From the Boston Globe, “Obama Shows Hints of His Year in Global Finance” by Sassha Issenberg I know what you’re thinking: Obama spent a year in global finance? Where did He find the time, what with already being a community organizer, a part-time lawyer, a law school lecturer and a state legislator? Well, this was before all of that. What the Globe rib-splittingly refers to as Obama’s “year in global finance” took place immediately following His college graduation in 1983. You’re also probably wondering why Obama has soft-peddled this “year in global finance,” especially given the lightness of His résumé. Well, contra the Globe, a lot of people wouldn’t consider Obama’s job at the time to actually be in global finance per se. He was a writer/editor for the Business International Corp. where His principal responsibility was editing manuscripts. Obama did discuss this period in His life, or at least a fanciful version of it, in His autobiography.

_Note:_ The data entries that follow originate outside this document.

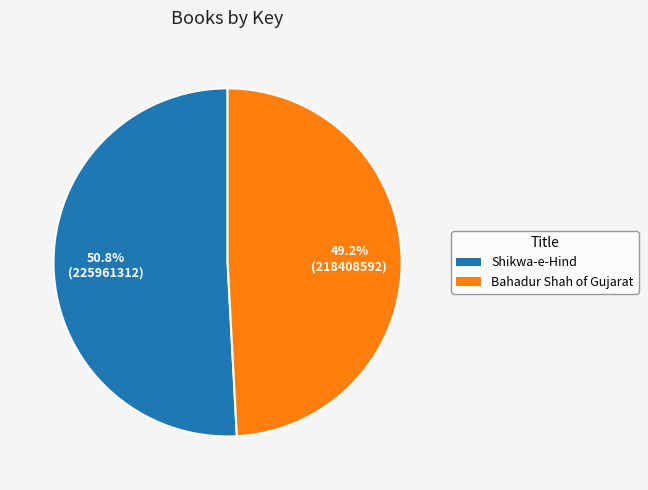

The Shikwa-e-Hind slice represents 42% of the pie. True or false?

False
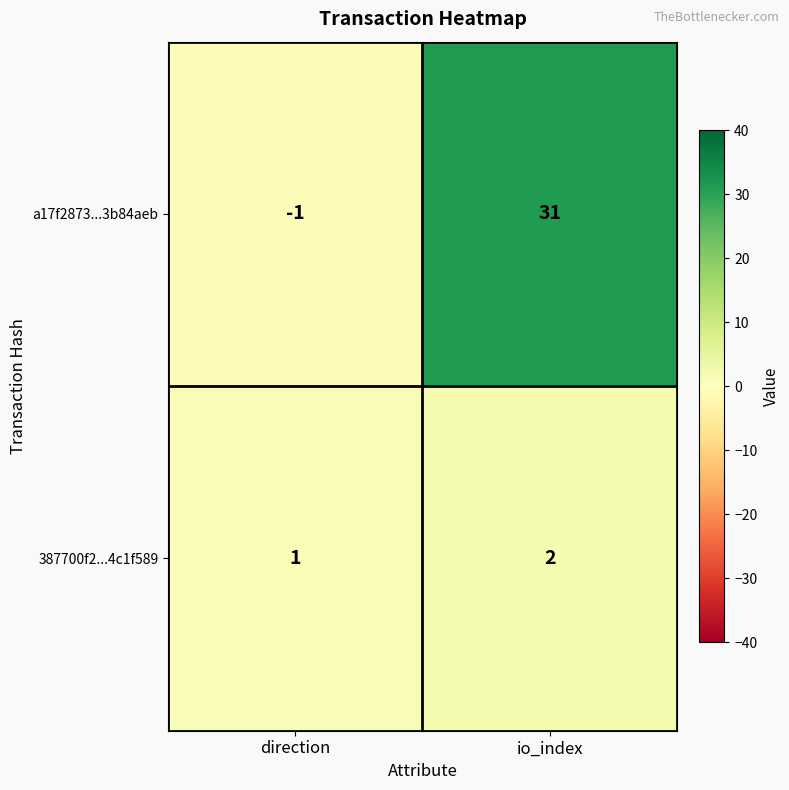

What is the sum of all 387700f2...4c1f589 values?

3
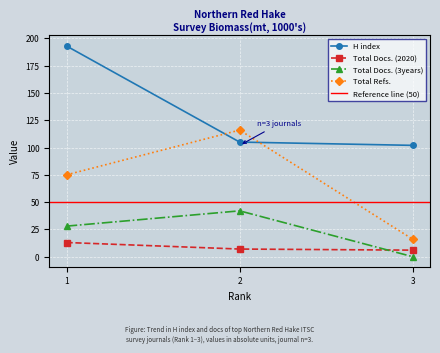

What is the value of the Total Refs. point at the 2nd from the left?

116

Quoth the Globe:

In “Dreams From My Father,” his 1995 memoir, Obama describes being hired by an unnamed “consulting house to multinational corporations.” “Like a spy behind enemy lines, I arrived every day at my mid-Manhattan office and sat at my computer terminal, checking the Reuters machine that blinked bright emerald messages from across the globe,” Obama wrote. “Sometimes, coming out of an interview with Japanese financiers or German bond traders, I would catch my reflection in the elevator doors – see myself in a suit and tie, a briefcase in my hand – and for a split second I would imagine myself as a captain of industry.” Those who worked at Business International say Obama’s brief account contains inaccuracies or misrepresentations about the company. (Obama has acknowledged fictionalizing narrative elements in the book.) They say that while offering consulting functions to clients, Business International was far more a publishing house than a consulting firm. Founded in 1954 to publish a magazine targeted at an increasingly globalized managerial class, Business International covered a broad array of subjects, including reports on economic policy making and recommendations for executive insurance policies. The office had a collegiate feel: Employees rarely wore suits, and writers at Obama’s level did not – as he suggests in one anecdote – have their own secretaries, according to fellow workers at the time. Obama had to share a Wang computer terminal with another employee

Making much of a candidate’s first job experience doesn’t make much sense, but the following description of our potential dilettante-in-chief sounds rather familiar:

Obama (was) described by peers as a distant presence in the office: diligent about his work but rarely engaged by it, uninterested in after-work drinks with colleagues. “He was all business; he didn’t chat and gossip,” said Chang. “He always seemed aloof, a little bit of a stray cat,” added Celi.